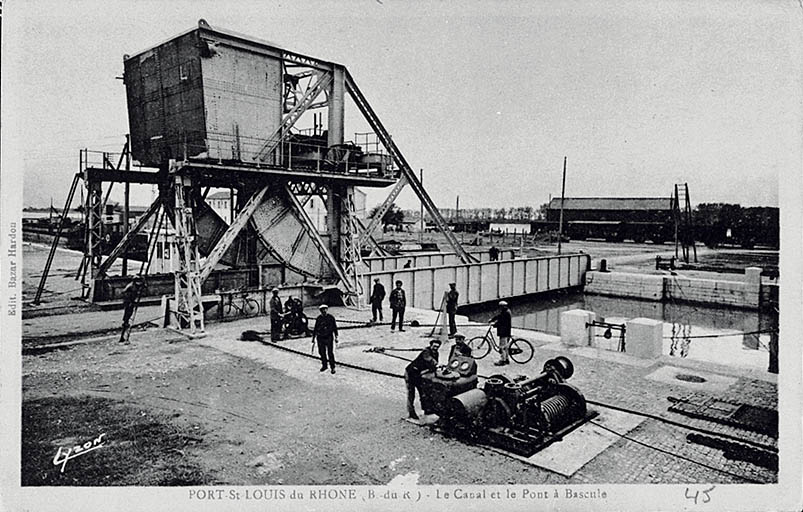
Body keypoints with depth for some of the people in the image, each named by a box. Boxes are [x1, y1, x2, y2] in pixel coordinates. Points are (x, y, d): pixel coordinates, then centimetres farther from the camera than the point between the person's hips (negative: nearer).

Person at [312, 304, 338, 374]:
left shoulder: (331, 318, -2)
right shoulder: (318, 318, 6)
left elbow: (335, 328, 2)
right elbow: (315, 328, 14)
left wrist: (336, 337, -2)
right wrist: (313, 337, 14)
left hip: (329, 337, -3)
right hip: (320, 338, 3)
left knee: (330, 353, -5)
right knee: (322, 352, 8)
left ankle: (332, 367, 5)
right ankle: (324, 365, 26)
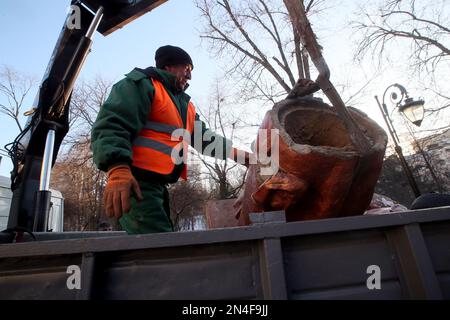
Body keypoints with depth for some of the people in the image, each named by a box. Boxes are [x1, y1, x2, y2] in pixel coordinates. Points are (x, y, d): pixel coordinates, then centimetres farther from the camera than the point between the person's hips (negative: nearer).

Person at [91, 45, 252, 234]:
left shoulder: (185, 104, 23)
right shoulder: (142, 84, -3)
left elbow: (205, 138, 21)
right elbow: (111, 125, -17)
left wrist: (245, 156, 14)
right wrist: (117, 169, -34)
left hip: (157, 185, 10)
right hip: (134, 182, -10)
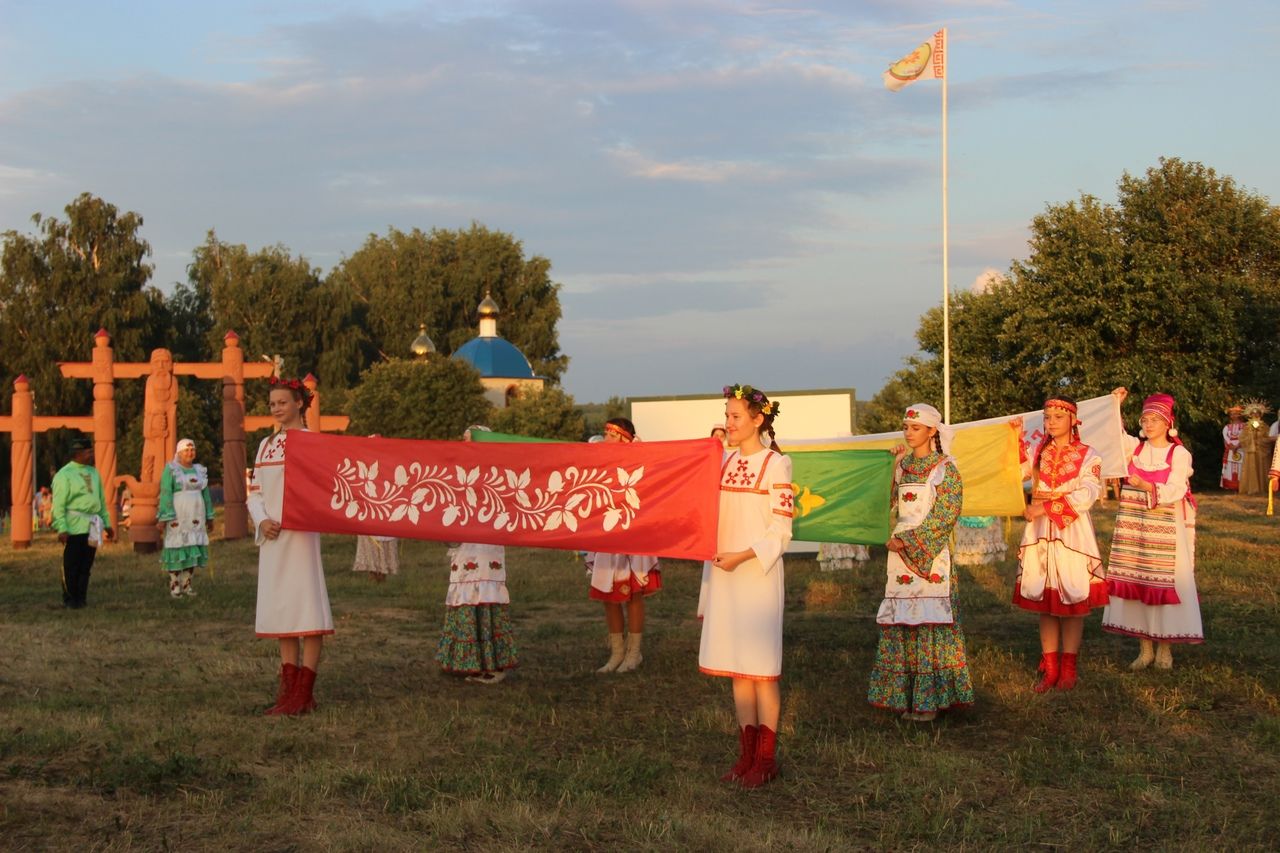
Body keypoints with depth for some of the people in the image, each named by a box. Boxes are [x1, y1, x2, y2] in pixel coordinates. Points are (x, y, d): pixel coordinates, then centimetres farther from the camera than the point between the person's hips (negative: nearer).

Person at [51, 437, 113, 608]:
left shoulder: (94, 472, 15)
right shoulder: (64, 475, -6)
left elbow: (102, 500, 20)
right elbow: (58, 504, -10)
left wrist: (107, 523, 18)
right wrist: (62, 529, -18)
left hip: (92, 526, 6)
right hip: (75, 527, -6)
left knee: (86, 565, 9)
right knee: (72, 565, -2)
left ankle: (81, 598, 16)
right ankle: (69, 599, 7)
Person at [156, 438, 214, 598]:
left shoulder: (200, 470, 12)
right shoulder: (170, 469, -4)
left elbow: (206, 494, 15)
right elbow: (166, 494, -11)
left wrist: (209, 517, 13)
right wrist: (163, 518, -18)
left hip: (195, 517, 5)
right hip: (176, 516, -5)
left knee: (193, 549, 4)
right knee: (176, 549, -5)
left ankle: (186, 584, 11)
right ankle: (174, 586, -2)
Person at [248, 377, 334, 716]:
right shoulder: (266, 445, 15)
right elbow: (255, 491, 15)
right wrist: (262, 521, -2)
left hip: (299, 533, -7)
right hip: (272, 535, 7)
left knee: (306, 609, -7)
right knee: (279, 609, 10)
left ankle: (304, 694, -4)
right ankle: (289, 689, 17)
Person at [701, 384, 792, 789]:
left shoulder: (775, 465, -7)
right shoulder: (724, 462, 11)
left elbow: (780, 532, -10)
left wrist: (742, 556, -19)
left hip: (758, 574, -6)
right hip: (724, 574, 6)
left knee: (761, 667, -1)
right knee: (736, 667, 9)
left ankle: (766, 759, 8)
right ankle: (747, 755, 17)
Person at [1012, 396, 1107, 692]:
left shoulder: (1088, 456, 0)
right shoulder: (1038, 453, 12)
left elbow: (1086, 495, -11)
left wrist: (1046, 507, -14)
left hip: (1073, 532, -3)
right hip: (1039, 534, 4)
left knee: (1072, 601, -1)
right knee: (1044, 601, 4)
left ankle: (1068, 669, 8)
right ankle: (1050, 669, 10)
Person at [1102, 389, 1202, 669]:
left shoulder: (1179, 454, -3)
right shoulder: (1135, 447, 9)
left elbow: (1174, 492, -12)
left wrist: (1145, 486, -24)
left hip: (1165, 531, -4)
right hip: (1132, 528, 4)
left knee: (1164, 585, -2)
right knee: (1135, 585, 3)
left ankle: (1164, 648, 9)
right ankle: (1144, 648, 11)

____

EXERCISE DIRECTIONS: The stretch of entries above that starts with the line containing "left knee: (761, 667, -1)" and goes on through the line containing "left wrist: (1145, 486, -24)" is to be transcribed exactly, and no other line is to be transcribed.

RESPONSE:
left knee: (761, 667, -1)
right knee: (736, 667, 9)
left ankle: (766, 759, 8)
right ankle: (747, 755, 17)
Person at [1012, 396, 1107, 692]:
left shoulder: (1088, 456, 0)
right shoulder: (1038, 453, 12)
left elbow: (1086, 495, -11)
left wrist: (1046, 507, -14)
left hip: (1073, 532, -3)
right hip: (1039, 534, 4)
left knee: (1072, 601, -1)
right knee: (1044, 601, 4)
left ankle: (1068, 669, 8)
right ankle: (1050, 669, 10)
Person at [1102, 389, 1202, 669]:
left shoulder: (1179, 454, -3)
right shoulder: (1135, 447, 9)
left elbow: (1174, 492, -12)
left wrist: (1145, 486, -24)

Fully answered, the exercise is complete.